Beginning with the line that contains "#2d2012; stroke-width: 28" in the material below, print each line exactly until the line that contains "M1064 1065 1069 1087 1053 1090 1050 1069Z" has been printed, then stop.

-------- SUPPLIED MATERIAL --------

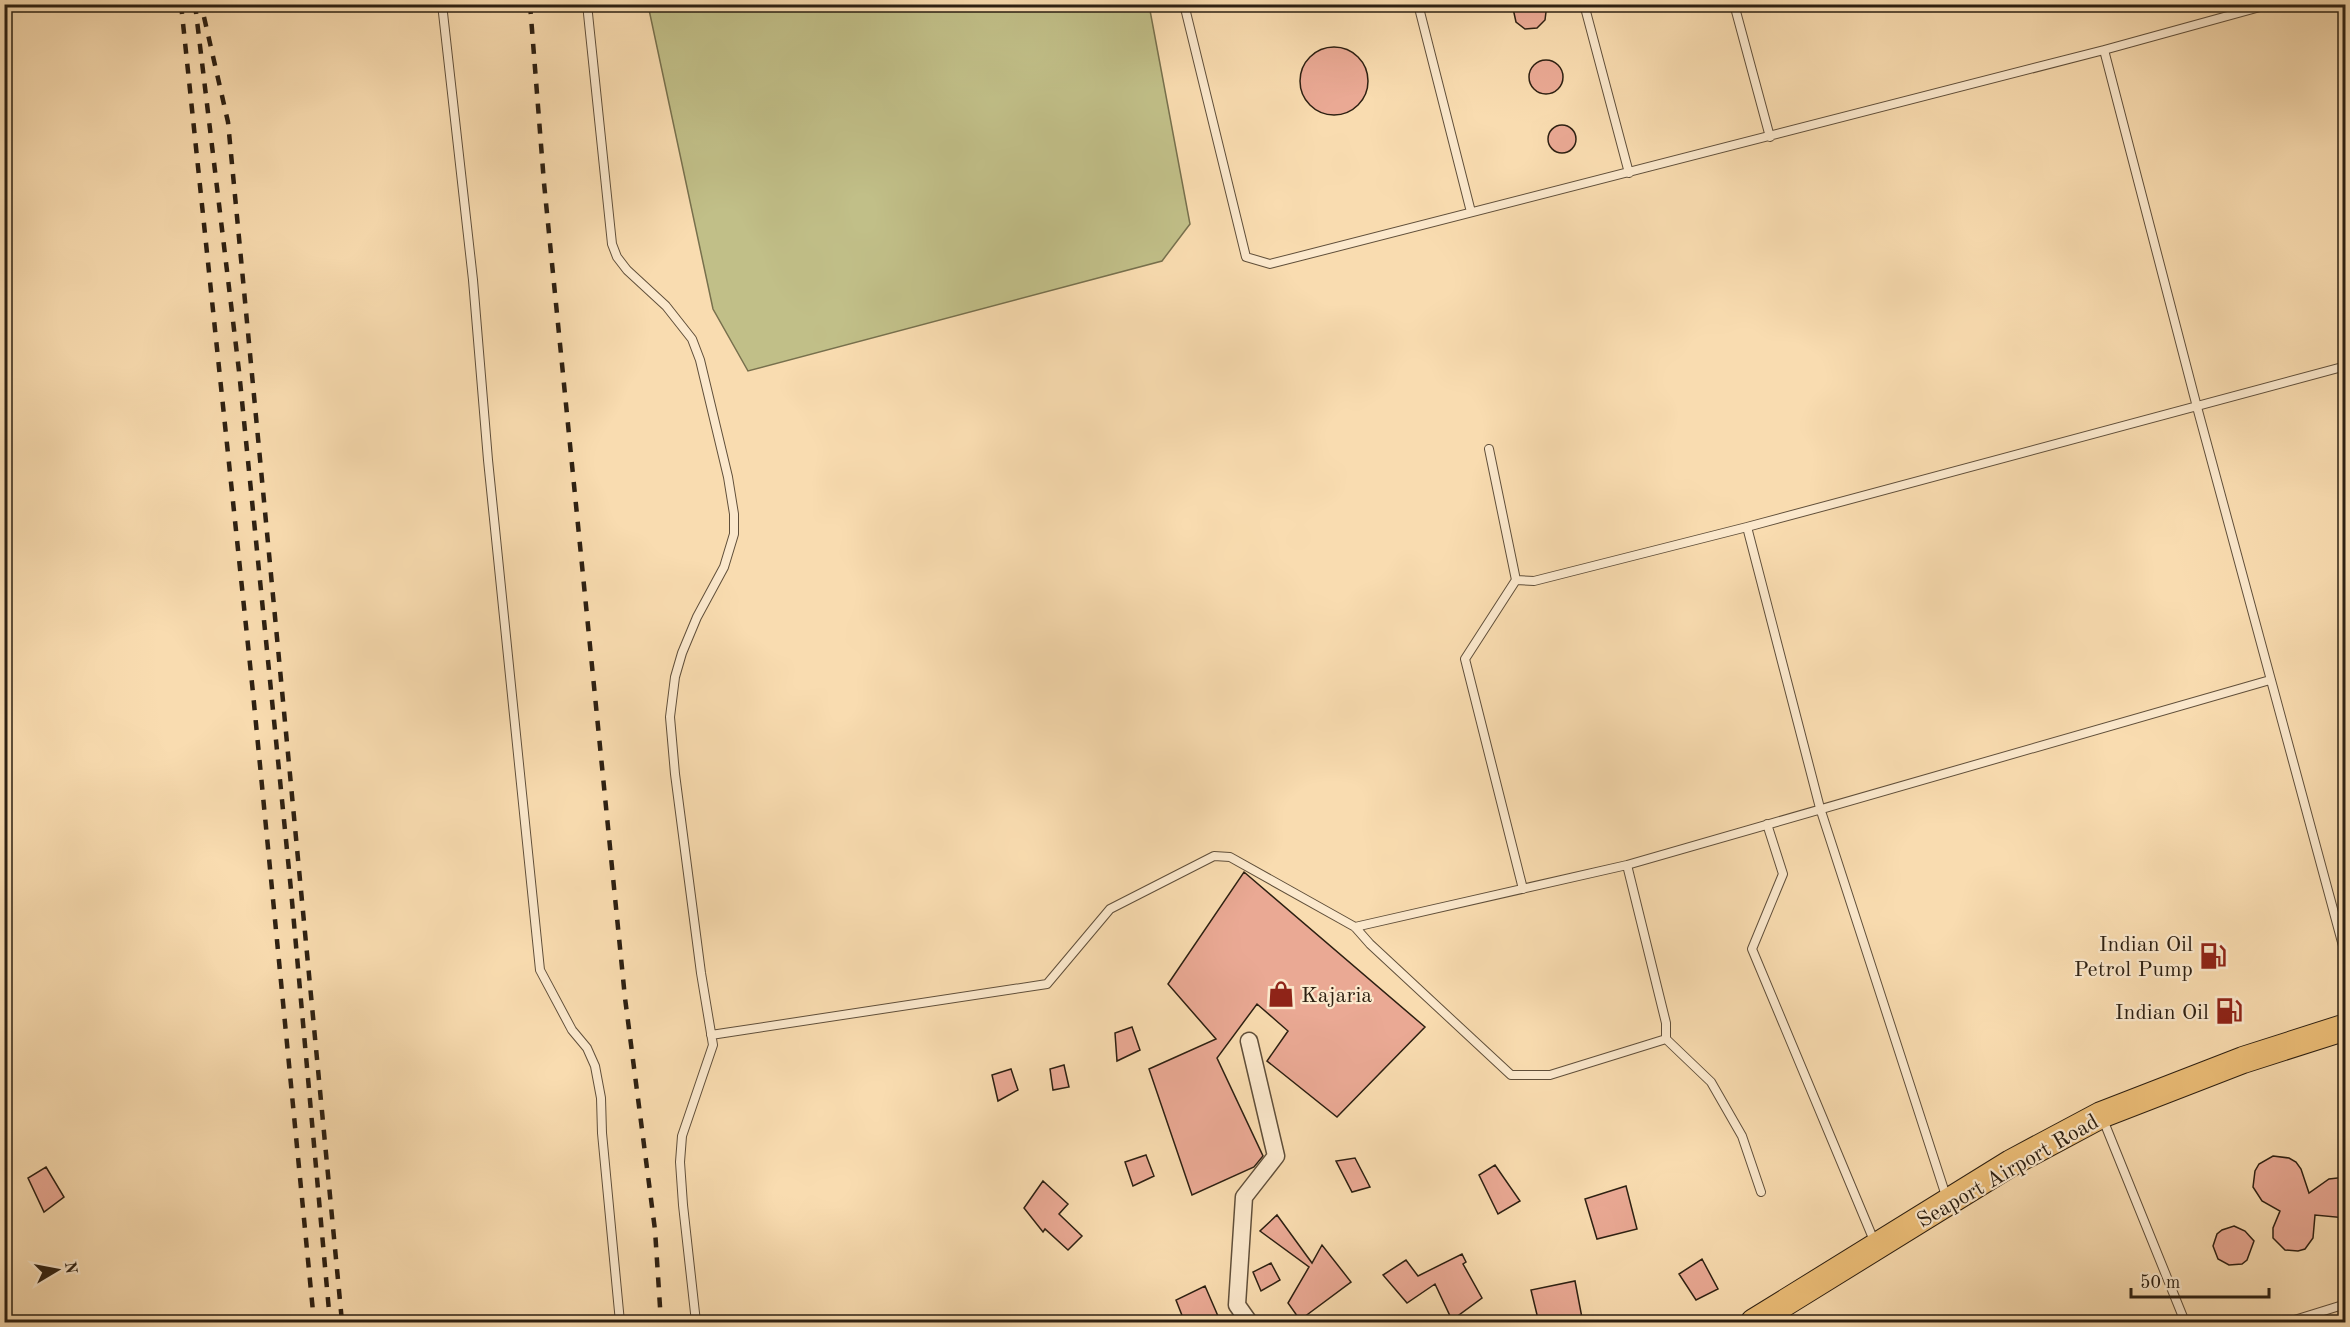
<svg xmlns="http://www.w3.org/2000/svg" width="2350" height="1327" font-family="'Old Standard TT',serif">
  <style>
    .green { fill: #c1bf88; stroke: #77704d; stroke-width: 1.5 }
    .building { fill: #eaa994; stroke: #2d2012; stroke-width: 1.5 }
    .lines { fill: none; stroke-linecap: round; stroke-linejoin: round }
    .lane-casing { stroke: #604f3a; stroke-width: 10 }
    .street-casing { stroke: #604f3a; stroke-width: 19 }
    .primary-casing { stroke: #2d2012; stroke-width: 28 }
    .lane { stroke: #fbe8cc; stroke-width: 8 }
    .street { stroke: #fbe8cc; stroke-width: 16 }
    .primary { stroke: #ecbe78; stroke-width: 26 }
    .rail { stroke: #2d2012; stroke-width: 4.5; stroke-dasharray: 10 10; stroke-linecap: butt }
    .labels { text-anchor: middle; stroke-width: 4.5; stroke-linejoin: round; paint-order: stroke }
    .poi-label { font-size: 22px; fill: #2d2012; stroke: #fbe8cc; text-anchor: end }
    .street-label { font-size: 22px; fill: #2d2012; stroke: #fbe8cc }
  </style>
  <rect width="100%" height="100%" fill="#f9dcb0"/>
  <filter id="stains"><feTurbulence type="fractalNoise" baseFrequency=".00333" numOctaves="4"/><feColorMatrix values="0 0 0 0 .2 0 0 0 0 .09 0 0 0 0 .02 0 0 0 .5 -.17"/></filter>
  <radialGradient id="worn" r=".72"><stop offset=".6" stop-color="#630" stop-opacity="0"/><stop offset="1" stop-color="#630" stop-opacity=".3"/></radialGradient>
  <path class="green" d="M648 5H1149L1190 224 1162 261 748 371 713 309Z"/>
  <path class="building" d="M1512 4H1547L1545 20 1537 28 1525 29 1516 22Z
    M1300 81a34 34 0 1 1 68 0a34 34 0 1 1-68 0Z
    M1529 77a17 17 0 1 1 34 0a17 17 0 1 1-34 0Z
    M1548 139a14 14 0 1 1 28 0a14 14 0 1 1-28 0Z
    M1244 872 1425 1027 1337 1117 1267 1061 1288 1031 1257 1004 1217 1058 1263 1156 1254 1167 1192 1195 1149 1069 1216 1039 1168 984Z
    M1132 1027 1140 1050 1117 1061 1115 1033Z
    M1064 1065 1069 1087 1053 1090 1050 1069Z
    M1011 1069 1018 1090 998 1101 992 1075Z
    M1146 1155 1154 1176 1133 1186 1125 1162Z
    M2273 1156 2289 1158 2296 1162 2301 1169 2309 1193 2329 1179 2346 1177V1218L2315 1215 2313 1238 2305 1249 2298 1251 2285 1250 2273 1238V1228L2280 1211 2262 1201 2253 1187 2255 1171 2259 1164Z
    M1355 1158 1370 1187 1352 1192 1336 1161Z
    M1495 1165 1520 1201 1498 1214 1479 1175Z
    M46 1167 64 1197 44 1212 28 1178Z
    M1043 1181 1068 1204 1059 1214 1082 1236 1068 1250 1045 1229 1043 1232 1024 1208Z
    M1626 1186 1637 1229 1597 1239 1585 1199Z
    M1277 1215 1312 1263 1322 1245 1351 1282 1300 1320 1288 1303 1309 1267 1260 1231Z
    M2234 1226 2245 1231 2254 1241 2247 1260 2242 1264 2229 1265 2218 1259 2213 1246 2217 1234 2222 1230Z
    M1462 1254 1466 1262 1463 1264 1482 1298 1452 1320 1435 1284 1407 1303 1383 1275 1406 1260 1418 1276Z
    M1702 1259 1718 1289 1696 1300 1679 1274Z
    M1271 1263 1280 1280 1261 1291 1253 1272Z
    M1575 1281 1583 1323H1539L1531 1290Z
    M1205 1286 1221 1323H1185L1176 1300Z"/>
  <g class="lines">
    <defs>
      <path id="lane" d="M442 4 473 280 488 460 540 970 572 1030 587 1048 595 1066 601 1098 602 1133 620 1322
        M587 4 612 244 617 257 627 270 666 306 692 339 700 360 728 477 734 514V534L724 567 697 617 682 653 675 677 670 717 675 774 701 973 713 1045 682 1136 680 1162 683 1205 696 1322
        M1184 4 1246 257 1270 264 2104 50 2271 4
        M1418 4 1471 212
        M1584 4 1629 173
        M1734 4 1770 137
        M2104 50 2197 407 2346 957
        M1489 449 1516 580 1465 659 1523 889
        M1747 527 1820 808 1947 1199
        M1516 580 1534 581 1747 527 2346 366
        M1767 824 1783 874 1752 949 1875 1243
        M1627 865 1666 1023V1039L1711 1082 1742 1136 1761 1192
        M1355 927 1627 865 2270 680
        M711 1035 1047 984 1110 909 1214 856 1230 857 1355 927 1370 944 1511 1075H1550L1666 1039
        M2102 1117 2185 1322
        M2288 1322 2346 1304"/>
      <path id="street" d="M1249 1322 1237 1305 1244 1197 1276 1156 1249 1041"/>
      <path id="primary" d="M1754 1322 2011 1163 2101 1115 2243 1060 2346 1027"/>
    </defs>
    <use href="#lane" class="lane-casing"/>
    <use href="#street" class="street-casing"/>
    <use href="#primary" class="primary-casing"/>
    <use href="#lane" class="lane"/>
    <use href="#street" class="street"/>
    <use href="#primary" class="primary"/>
    <path class="rail" d="M181 4 253 693 314 1322
      M195 4 239 371 291 890 330 1322
      M530 4 544 183 625 998 655 1230 661 1322
      M204 17 228 122 342 1322"/>
  </g>
  <defs>
    <symbol id="fuel-bare" viewBox="-9 -9 18 18"><path d="M-5.5-6h7V0h2V4h1.3V-2.5L3-4.5l.8-.8L6-3V5H2.5V1h-1V6h-7ZM-4.2-4.7v3.2H.2V-4.7Z" fill="#8f2418" stroke="#fbe8cc" stroke-width="2.5" paint-order="stroke"/></symbol>
    <symbol id="shop-bare" viewBox="-9 -9 18 18"><path d="M-5-2.5h2.3a2.7 3.5 0 0 1 5.4 0H5L5.5 6h-11ZM-1.5-2.5h3a1.5 2.3 0 0 0-3 0Z" fill="#8f2418" stroke="#fbe8cc" stroke-width="2.5" paint-order="stroke"/></symbol>
  </defs>
  <g fill-rule="evenodd">
    <use href="#fuel-bare" x="2194" y="937" width="38" height="38"/>
    <use href="#shop-bare" x="1262" y="975" width="38" height="38"/>
    <use href="#fuel-bare" x="2210" y="992" width="38" height="38"/>
  </g>
  <g class="labels">
    <g class="poi-label">
      <text x="2193" y="951">Indian Oil<tspan x="2193" dy="25">Petrol Pump</tspan></text>
      <text x="1301" y="1002" text-anchor="start">Kajaria</text>
      <text x="2209" y="1019">Indian Oil</text>
    </g>
    <g class="street-label">
      <text transform="translate(2007 1170) rotate(-30)" y="8">Seaport Airport Road</text>
    </g>
  </g>
  <rect width="2350" height="1327" fill="none" stroke="#f9dcb0" stroke-width="24"/>
  <rect x="6" y="6" width="2338" height="1315" fill="none" stroke="#2d2012" stroke-width="3"/>
  <rect x="12" y="12" width="2326" height="1303" fill="none" stroke="#2d2012" stroke-width="1.5"/>
  <g transform="translate(57 1270) rotate(80)" stroke="#fbe8cc" stroke-width="4.5" paint-order="stroke">
  <path d="M0-4.5L10 22L0 15L-10 22Z" fill="#2d2012"/>
  <text y="-9" font-size="16" font-weight="bold" text-anchor="middle" fill="#2d2012">N</text>
  </g>
  <path d="M2131 1288v9h138v-9" fill="none" stroke="#2d2012" stroke-width="3"/>
  <text x="2140" y="1288" font-size="18" fill="#2d2012" stroke="#fbe8cc" stroke-width="4.5" paint-order="stroke">50 m</text>
  <rect width="100%" height="100%" filter="url(#stains)"/>
  <rect width="100%" height="100%" fill="url(#worn)"/>
</svg>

--------

OUTPUT BELOW:
    .primary-casing { stroke: #2d2012; stroke-width: 28 }
    .lane { stroke: #fbe8cc; stroke-width: 8 }
    .street { stroke: #fbe8cc; stroke-width: 16 }
    .primary { stroke: #ecbe78; stroke-width: 26 }
    .rail { stroke: #2d2012; stroke-width: 4.5; stroke-dasharray: 10 10; stroke-linecap: butt }
    .labels { text-anchor: middle; stroke-width: 4.5; stroke-linejoin: round; paint-order: stroke }
    .poi-label { font-size: 22px; fill: #2d2012; stroke: #fbe8cc; text-anchor: end }
    .street-label { font-size: 22px; fill: #2d2012; stroke: #fbe8cc }
  </style>
  <rect width="100%" height="100%" fill="#f9dcb0"/>
  <filter id="stains"><feTurbulence type="fractalNoise" baseFrequency=".00333" numOctaves="4"/><feColorMatrix values="0 0 0 0 .2 0 0 0 0 .09 0 0 0 0 .02 0 0 0 .5 -.17"/></filter>
  <radialGradient id="worn" r=".72"><stop offset=".6" stop-color="#630" stop-opacity="0"/><stop offset="1" stop-color="#630" stop-opacity=".3"/></radialGradient>
  <path class="green" d="M648 5H1149L1190 224 1162 261 748 371 713 309Z"/>
  <path class="building" d="M1512 4H1547L1545 20 1537 28 1525 29 1516 22Z
    M1300 81a34 34 0 1 1 68 0a34 34 0 1 1-68 0Z
    M1529 77a17 17 0 1 1 34 0a17 17 0 1 1-34 0Z
    M1548 139a14 14 0 1 1 28 0a14 14 0 1 1-28 0Z
    M1244 872 1425 1027 1337 1117 1267 1061 1288 1031 1257 1004 1217 1058 1263 1156 1254 1167 1192 1195 1149 1069 1216 1039 1168 984Z
    M1132 1027 1140 1050 1117 1061 1115 1033Z
    M1064 1065 1069 1087 1053 1090 1050 1069Z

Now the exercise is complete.